It has been the best of times; it has been the worst of times. It is the age of wisdom; it is the age of foolishness.
So wrote Charles Dickens 165 years ago which still seems about right today. He also could have concluded "it is the coming winter of despair" due to the 25% rate increases promulgated all over the country. Councils will likely deliver a 15%-plus increase at which we are expected to breathe a huge sigh of relief.
That all seems more than a bit negative until you analyse the reality of today. Rates head the list of massive increases but add insurance, food, fuel, school costs, etc and the cost of an ordinary life becomes unaffordable. The real question is how did we end up in this mess?
No government nor council should ever be immune from the old idiom of cutting their coat according to the cloth, but both appear to just ignore that reality as they see their role as having to just take a deep breath and carry on regardless. That can’t be allowed to happen.
As one of the "privileged" few members of the public allowed to speak to the select committee on the Three Waters hearing in Dunedin, I thought the five-hour round trip might be worth it. Wrong — as five minutes to speak is all that was allowed.
It appears that the ill-conceived Three Waters of the previous government is the root cause of our problems. It all started due to a failure to design and build a simple concrete collar around the cap of the bore from which water was pumped into the Havelock North water supply. Heavy rain washed manure etc into the bore resulting in contamination of potable water. Regrettably, the deaths of some elderly folk occurred.
That was the catalyst for the government’s overreaction and promotion of a grossly exaggerated problem. Yes, the state of Wellington and Auckland’s water pipes are beyond poor and have been ignored by successive mayors and councils in favour of above-ground (vanity?) projects. The rest of the country appears to have just got on with the job of replacing water systems when need be.
Yes, there needs to be ongoing replacement of the Three Waters pipes, but it is entirely reasonable to ask whether water infrastructure should trump building a new community centre in Cromwell at an initial cost of $42 million.
The Otago Regional Council is to spend $56m on a new office block. The inevitable cost overruns will see at least another 10%-20% of captured income being spent on just two buildings in Otago most ratepayers will never use. Should those developments take precedence over the water necessities of the region?

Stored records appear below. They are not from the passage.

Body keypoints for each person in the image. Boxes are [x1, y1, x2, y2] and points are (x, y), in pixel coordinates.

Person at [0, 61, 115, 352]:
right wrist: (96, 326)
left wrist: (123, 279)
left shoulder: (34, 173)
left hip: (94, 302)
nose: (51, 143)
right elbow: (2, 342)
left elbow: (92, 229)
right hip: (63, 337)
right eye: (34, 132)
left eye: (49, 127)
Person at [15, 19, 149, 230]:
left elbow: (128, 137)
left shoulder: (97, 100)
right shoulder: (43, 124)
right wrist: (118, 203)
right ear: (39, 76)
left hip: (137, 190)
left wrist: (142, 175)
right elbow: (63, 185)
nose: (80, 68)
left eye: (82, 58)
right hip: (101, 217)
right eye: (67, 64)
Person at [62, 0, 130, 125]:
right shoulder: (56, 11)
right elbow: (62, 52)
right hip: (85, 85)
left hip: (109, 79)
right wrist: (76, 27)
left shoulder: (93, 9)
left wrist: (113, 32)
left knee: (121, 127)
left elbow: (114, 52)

What is very clear is that past decisions are now coming back to haunt us all. It is not the choices made today or yesterday or even a year or so ago that are to blame for our current situation. It is decisions made a decade or so ago that leave us in deficit.

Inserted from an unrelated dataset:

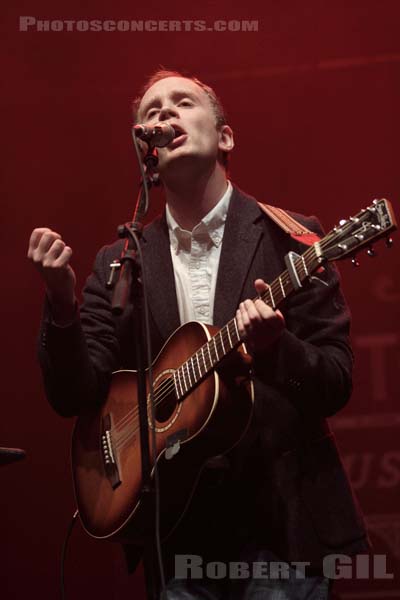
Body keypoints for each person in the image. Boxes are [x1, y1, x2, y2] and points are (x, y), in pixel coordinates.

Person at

Dunedin has held a successful Pink concert in recent days yet the decision to spend $250m on the stadium, while setting aside the essential water issues, is not the fault of the current councils but rather those in charge a decade ago. The Dunedin City Council-owned lines company Aurora neglected to fulfil their obligation to maintain the electricity network — to assist in the building of the stadium — a cost that is now reborn and laid at the feet of the bewildered ratepayer.
When mayors collectively say the cities and the districts have to face facts, it is reasonable to ask whether the mayors and the councillors have ever bothered to face another set of facts: the inescapable reality/fact that the population can no longer afford local government.
In a working democracy, government or council representatives are merely a conduit to express the opinion of the tax and ratepayer. Councils do have authority but not a social licence to simply take what they need. They too have to live within a budget the people approve of.
It is their responsibility to lighten the burden of others — to again paraphrase Charles Dickens.
— Gerrard Eckhoff is a former ORC councillor and MP and is a ratepayer in Dunedin and Central Otago.